Exercise prompt.
Reproduce the text of all the records below line for line and character for character, leaving out the pictures.

Data.
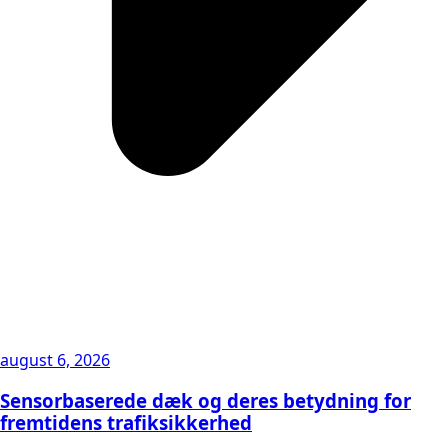
august 6, 2026
Sensorbaserede dæk og deres betydning for
fremtidens trafiksikkerhed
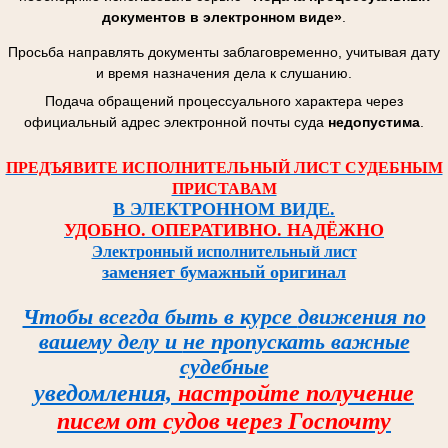
документов в электронном виде»
.
Просьба направлять документы заблаговременно, учитывая дату
и время назначения дела к слушанию.
Подача обращений процессуального характера через
официальный адрес электронной почты суда
недопустима
.
ПРЕДЪЯВИТЕ ИСПОЛНИТЕЛЬНЫЙ ЛИСТ СУДЕБНЫМ
ПРИСТАВАМ
В ЭЛЕКТРОННОМ ВИДЕ.
УДОБНО. ОПЕРАТИВНО. НАДЁЖНО
Электронный исполнительный лист
заменяет бумажный оригинал
Чтобы всегда быть в курсе
движения по
вашему делу и
не пропускать важные
судебные
уведомления,
настройте
получение
писем от судов
через Госпочту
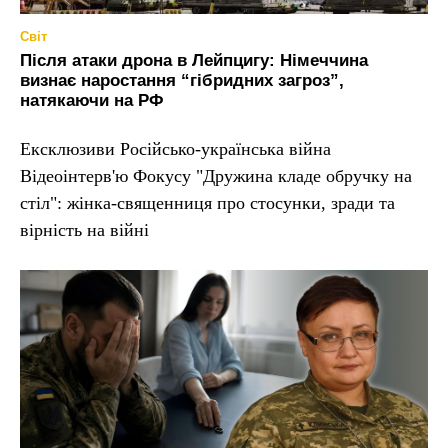
Світ
Після атаки дрона в Лейпцигу: Німеччина
визнає наростання “гібридних загроз”,
натякаючи на РФ
Ексклюзиви Російсько-українська війна
Відеоінтерв'ю Фокусу "Дружина кладе обручку на
стіл": жінка-священниця про стосунки, зради та
вірність на війні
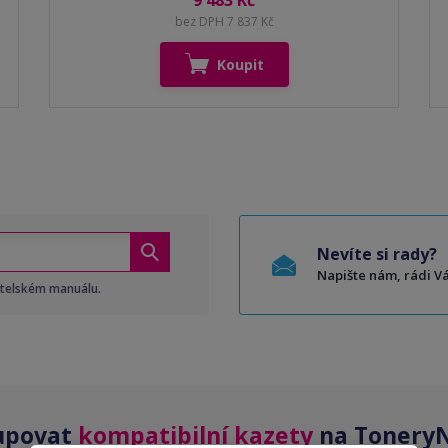
9 483 Kč
bez DPH 7 837 Kč
Koupit
Nevíte si rady?
Napište nám, rádi 
atelském manuálu.
upovat
kompatibilní kazety
na ToneryN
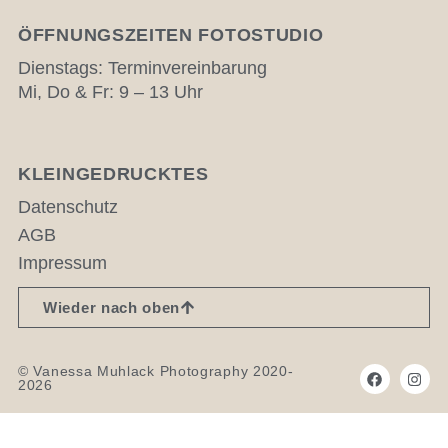
ÖFFNUNGSZEITEN FOTOSTUDIO
Dienstags: Terminvereinbarung
Mi, Do & Fr: 9 – 13 Uhr
KLEINGEDRUCKTES
Datenschutz
AGB
Impressum
Wieder nach oben
© Vanessa Muhlack Photography 2020-
2026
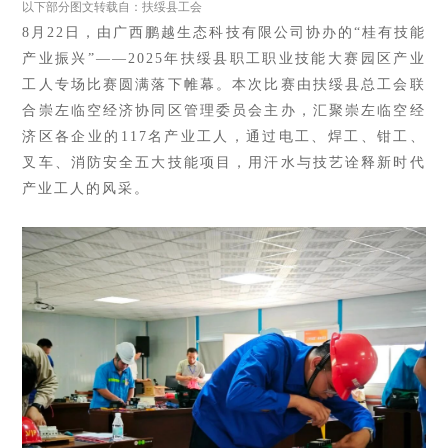
以下部分图文转载自：扶绥县工会
8月22日，由
广西鹏越生态科技有限公司协办的
“桂有技能
产业振兴”——2025年扶绥县职工职业技能大赛园区产业
工人专场比赛圆满落下帷幕。本次比赛
由扶绥县总工会联
合崇左临空经济协同区管理委员会主办，汇聚
崇左临空经
济区各企业的
117名产业工人，通过
电工、焊工、钳工、
叉车、消防安全五大技能项目，
用汗水与技艺诠释新时代
产
业工人的风采。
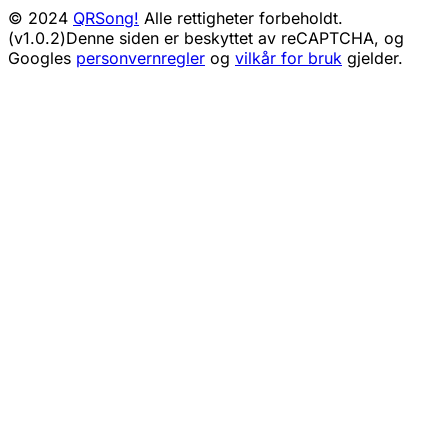
© 2024
QRSong!
Alle rettigheter forbeholdt.
(v1.0.2)
Denne siden er beskyttet av reCAPTCHA, og
Googles
personvernregler
og
vilkår for bruk
gjelder.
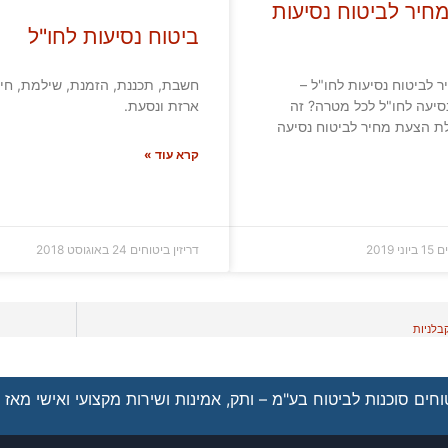
חיר לביטוח נסיעות
ביטוח נסיעות לחו"ל
 לביטוח נסיעות לחו"ל –
חשבת, תכננת, הזמנת, שילמת, חיכ
סיעה לחו"ל לכל מטרה? זה
ארזת ונסעת.
ת הצעת מחיר לביטוח נסיעה
קרא עוד »
ים
15 ביוני 2019
דריזין ביטוחים
24 באוגוסט 2018
בלניות
חים סוכנות לביטוח בע"מ – ותק, אמינות ושירות מקצועי ואישי מאז 1962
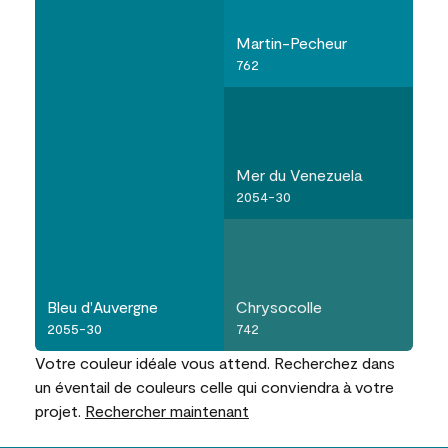
Martin-Pecheur
762
Mer du Venezuela
2054-30
Bleu d'Auvergne
Chrysocolle
2055-30
742
Votre couleur idéale vous attend. Recherchez dans
un éventail de couleurs celle qui conviendra à votre
projet.
Rechercher maintenant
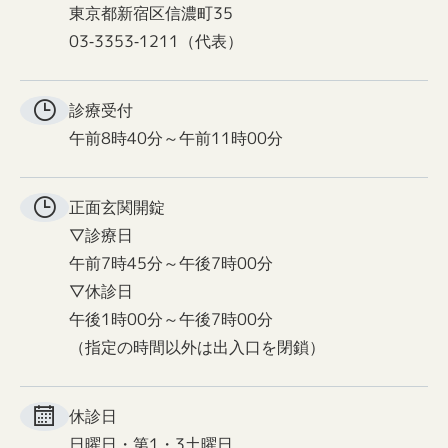
東京都新宿区信濃町35
03-3353-1211（代表）
診療受付
午前8時40分～午前11時00分
正面玄関
開錠
▽診療日
午前7時45分～午後7時00分
▽休診日
午後1時00分～午後7時00分
（指定の時間以外は出入口を閉鎖）
休診日
日曜日・第1・3土曜日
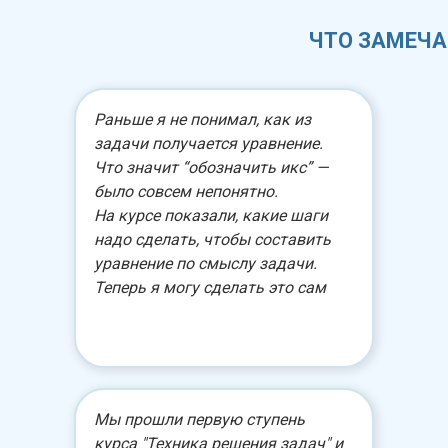
ЧТО ЗАМЕЧА
Раньше я не понимал, как из
задачи получается уравнение.
Что значит “обозначить икс” —
было совсем непонятно.
На курсе показали, какие шаги
надо сделать, чтобы составить
уравнение по смыслу задачи.
Теперь я могу сделать это сам
Мы прошли первую ступень
курса "Техника решения задач" и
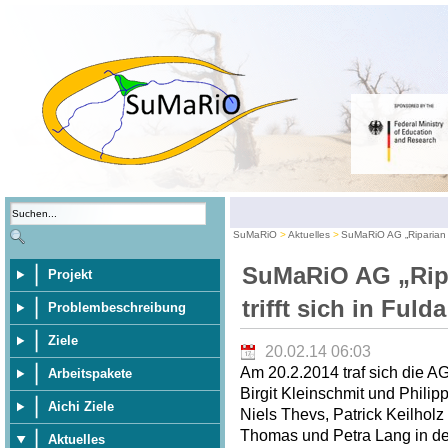
SuMaRiO
Aktuelles
SuMaRiO AG „Riparian E
SuMaRiO AG „Rip
Projekt
trifft sich in Fulda
Problembeschreibung
Ziele
20.02.14 06:03
Am 20.2.2014 traf sich die A
Arbeitspakete
Birgit Kleinschmit und Philip
Aichi Ziele
Niels Thevs, Patrick Keilhol
Thomas und Petra Lang in der
Aktuelles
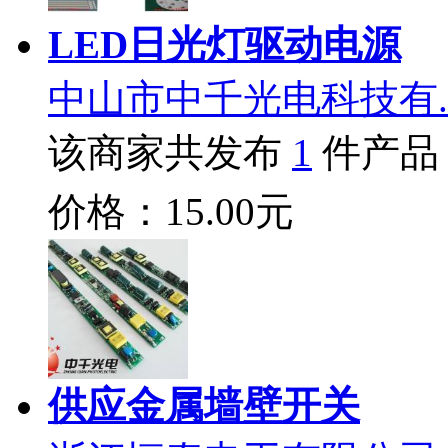
LED日光灯驱动电源
中山市中千光电科技有.
该商家共发布
1
件产品
价格：15.00元
供应金属墙壁开关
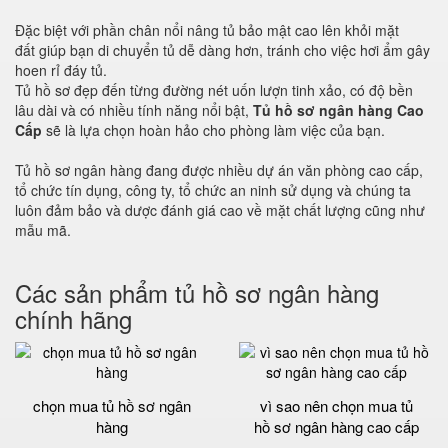
Đặc biệt với phần chân nổi nâng tủ bảo mật cao lên khỏi mặt
đất giúp bạn di chuyển tủ dễ dàng hơn, tránh cho việc hơi ẩm gây
hoen rỉ đáy tủ.
Tủ hồ sơ đẹp đến từng đường nét uốn lượn tinh xảo, có độ bền
lâu dài và có nhiều tính năng nổi bật,
Tủ hồ sơ ngân hàng Cao
Cấp
sẽ là lựa chọn hoàn hảo cho phòng làm việc của bạn.
Tủ hồ sơ ngân hàng đang được nhiều dự án văn phòng cao cấp,
tổ chức tín dụng, công ty, tổ chức an ninh sử dụng và chúng ta
luôn đảm bảo và dược đánh giá cao về mặt chất lượng cũng như
mẫu mã.
Các sản phẩm tủ hồ sơ ngân hàng
chính hãng
chọn mua tủ hồ sơ ngân
vì sao nên chọn mua tủ
hàng
hồ sơ ngân hàng cao cấp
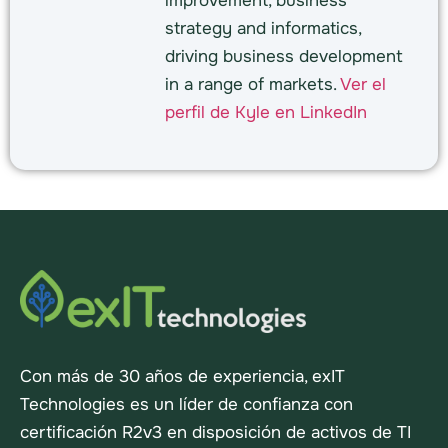
improvement, business
strategy and informatics,
driving business development
in a range of markets.
Ver el
perfil de Kyle en LinkedIn
Con más de 30 años de experiencia, exIT
Technologies es un líder de confianza con
certificación R2v3 en disposición de activos de TI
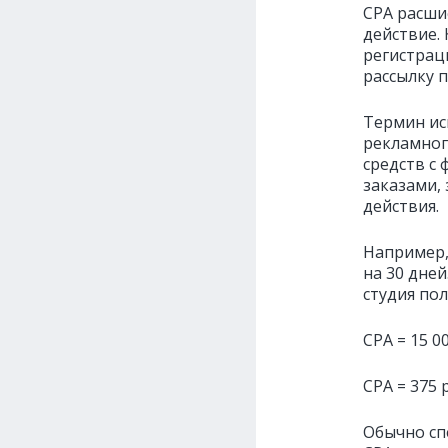
СРА расшиф
действие. 
регистрац
рассылку п
Термин ис
рекламног
средств с
заказами, 
действия.
Например,
на 30 дней
студия пол
СРА = 15 00
СРА = 375 
Обычно сп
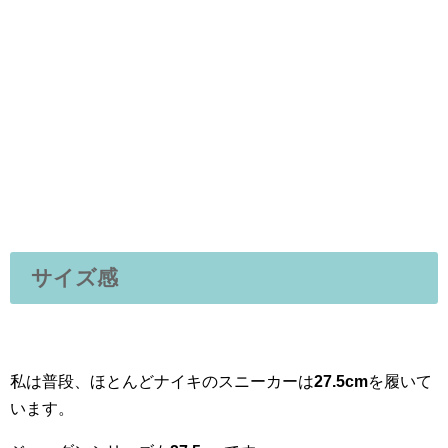
サイズ感
私は普段、ほとんどナイキのスニーカーは
27.5cm
を履いて
います。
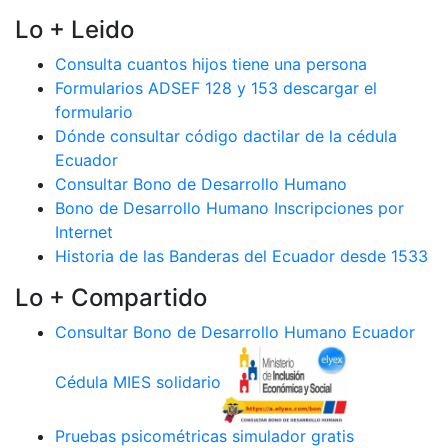
Lo + Leido
Consulta cuantos hijos tiene una persona
Formularios ADSEF 128 y 153 descargar el
formulario
Dónde consultar código dactilar de la cédula
Ecuador
Consultar Bono de Desarrollo Humano
Bono de Desarrollo Humano Inscripciones por
Internet
Historia de las Banderas del Ecuador desde 1533
Lo + Compartido
Consultar Bono de Desarrollo Humano Ecuador
Cédula MIES solidario
Pruebas psicométricas simulador gratis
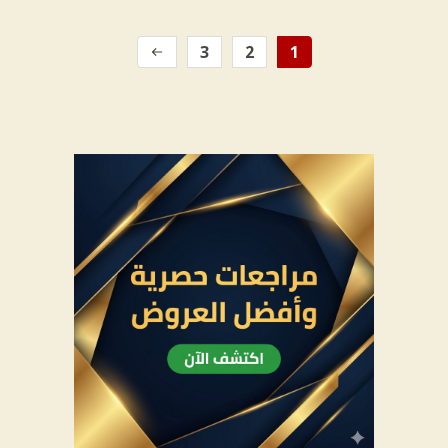
3
2
1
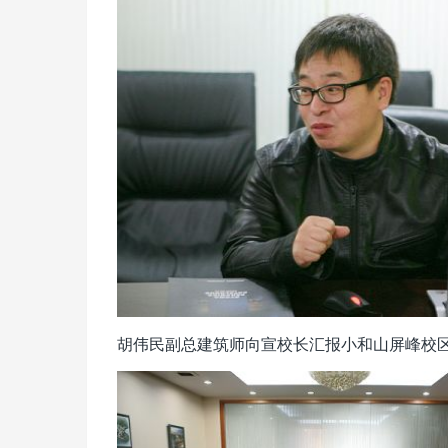
胡伟民副总建筑师向宣校长汇报小和山屏峰校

Task response.
august 6, 2026
Sensorbaserede dæk og deres betydning for
fremtidens trafiksikkerhed
документов в электронном виде»
.
Просьба направлять документы заблаговременно, учитывая дату
и время назначения дела к слушанию.
Подача обращений процессуального характера через
официальный адрес электронной почты суда
недопустима
.
ПРЕДЪЯВИТЕ ИСПОЛНИТЕЛЬНЫЙ ЛИСТ СУДЕБНЫМ
ПРИСТАВАМ
В ЭЛЕКТРОННОМ ВИДЕ.
УДОБНО. ОПЕРАТИВНО. НАДЁЖНО
Электронный исполнительный лист
заменяет бумажный оригинал
Чтобы всегда быть в курсе
движения по
вашему делу и
не пропускать важные
судебные
уведомления,
настройте
получение
писем от судов
через Госпочту
Світ
Після атаки дрона в Лейпцигу: Німеччина
визнає наростання “гібридних загроз”,
натякаючи на РФ
Ексклюзиви Російсько-українська війна
Відеоінтерв'ю Фокусу "Дружина кладе обручку на
стіл": жінка-священниця про стосунки, зради та
вірність на війні
9 483 Kč
bez DPH 7 837 Kč
Koupit
Nevíte si rady?
Napište nám, rádi 
atelském manuálu.
upovat
kompatibilní kazety
na ToneryN
ÖFFNUNGSZEITEN FOTOSTUDIO
Dienstags: Terminvereinbarung
Mi, Do & Fr: 9 – 13 Uhr
KLEINGEDRUCKTES
Datenschutz
AGB
Impressum
Wieder nach oben
© Vanessa Muhlack Photography 2020-
2026
以下部分图文转载自：扶绥县工会
8月22日，由
广西鹏越生态科技有限公司协办的
“桂有技能
产业振兴”——2025年扶绥县职工职业技能大赛园区产业
工人专场比赛圆满落下帷幕。本次比赛
由扶绥县总工会联
合崇左临空经济协同区管理委员会主办，汇聚
崇左临空经
济区各企业的
117名产业工人，通过
电工、焊工、钳工、
叉车、消防安全五大技能项目，
用汗水与技艺诠释新时代
产
业工人的风采。
© 2024
QRSong!
Alle rettigheter forbeholdt.
(v1.0.2)
Denne siden er beskyttet av reCAPTCHA, og
Googles
personvernregler
og
vilkår for bruk
gjelder.
חיר לביטוח נסיעות
ביטוח נסיעות לחו"ל
 לביטוח נסיעות לחו"ל –
חשבת, תכננת, הזמנת, שילמת, חיכ
סיעה לחו"ל לכל מטרה? זה
ארזת ונסעת.
ת הצעת מחיר לביטוח נסיעה
קרא עוד »
ים
15 ביוני 2019
דריזין ביטוחים
24 באוגוסט 2018
בלניות
חים סוכנות לביטוח בע"מ – ותק, אמינות ושירות מקצועי ואישי מאז 1962
Martin-Pecheur
762
Mer du Venezuela
2054-30
Bleu d'Auvergne
Chrysocolle
2055-30
742
Votre couleur idéale vous attend. Recherchez dans
un éventail de couleurs celle qui conviendra à votre
projet.
Rechercher maintenant
東京都新宿区信濃町35
03-3353-1211（代表）
診療受付
午前8時40分～午前11時00分
正面玄関
開錠
▽診療日
午前7時45分～午後7時00分
▽休診日
午後1時00分～午後7時00分
（指定の時間以外は出入口を閉鎖）
休診日
日曜日・第1・3土曜日
ЧТО ЗАМЕЧА
Раньше я не понимал, как из
задачи получается уравнение.
Что значит “обозначить икс” —
было совсем непонятно.
На курсе показали, какие шаги
надо сделать, чтобы составить
уравнение по смыслу задачи.
Теперь я могу сделать это сам
Мы прошли первую ступень
курса "Техника решения задач" и
SuMaRiO
Aktuelles
SuMaRiO AG „Riparian E
SuMaRiO AG „Rip
Projekt
trifft sich in Fulda
Problembeschreibung
Ziele
20.02.14 06:03
Am 20.2.2014 traf sich die A
Arbeitspakete
Birgit Kleinschmit und Philip
Aichi Ziele
Niels Thevs, Patrick Keilhol
Thomas und Petra Lang in der
Aktuelles
LED日光灯驱动电源
中山市中千光电科技有.
该商家共发布
1
件产品
价格：15.00元
供应金属墙壁开关
Đặc biệt với phần chân nổi nâng tủ bảo mật cao lên khỏi mặt
đất giúp bạn di chuyển tủ dễ dàng hơn, tránh cho việc hơi ẩm gây
hoen rỉ đáy tủ.
Tủ hồ sơ đẹp đến từng đường nét uốn lượn tinh xảo, có độ bền
lâu dài và có nhiều tính năng nổi bật,
Tủ hồ sơ ngân hàng Cao
Cấp
sẽ là lựa chọn hoàn hảo cho phòng làm việc của bạn.
Tủ hồ sơ ngân hàng đang được nhiều dự án văn phòng cao cấp,
tổ chức tín dụng, công ty, tổ chức an ninh sử dụng và chúng ta
luôn đảm bảo và dược đánh giá cao về mặt chất lượng cũng như
mẫu mã.
Các sản phẩm tủ hồ sơ ngân hàng
chính hãng
chọn mua tủ hồ sơ ngân
vì sao nên chọn mua tủ
hàng
hồ sơ ngân hàng cao cấp
improvement, business
strategy and informatics,
driving business development
in a range of markets.
Ver el
perfil de Kyle en LinkedIn
Con más de 30 años de experiencia, exIT
Technologies es un líder de confianza con
certificación R2v3 en disposición de activos de TI
СРА расшиф
действие. 
регистрац
рассылку п
Термин ис
рекламног
средств с
заказами, 
действия.
Например,
на 30 дней
студия пол
СРА = 15 00
СРА = 375 
Обычно сп
サイズ感
私は普段、ほとんどナイキのスニーカーは
27.5cm
を履いて
います。
Lo + Leido
Consulta cuantos hijos tiene una persona
Formularios ADSEF 128 y 153 descargar el
formulario
Dónde consultar código dactilar de la cédula
Ecuador
Consultar Bono de Desarrollo Humano
Bono de Desarrollo Humano Inscripciones por
Internet
Historia de las Banderas del Ecuador desde 1533
Lo + Compartido
Consultar Bono de Desarrollo Humano Ecuador
Cédula MIES solidario
Pruebas psicométricas simulador gratis
3
2
1
胡伟民副总建筑师向宣校长汇报小和山屏峰校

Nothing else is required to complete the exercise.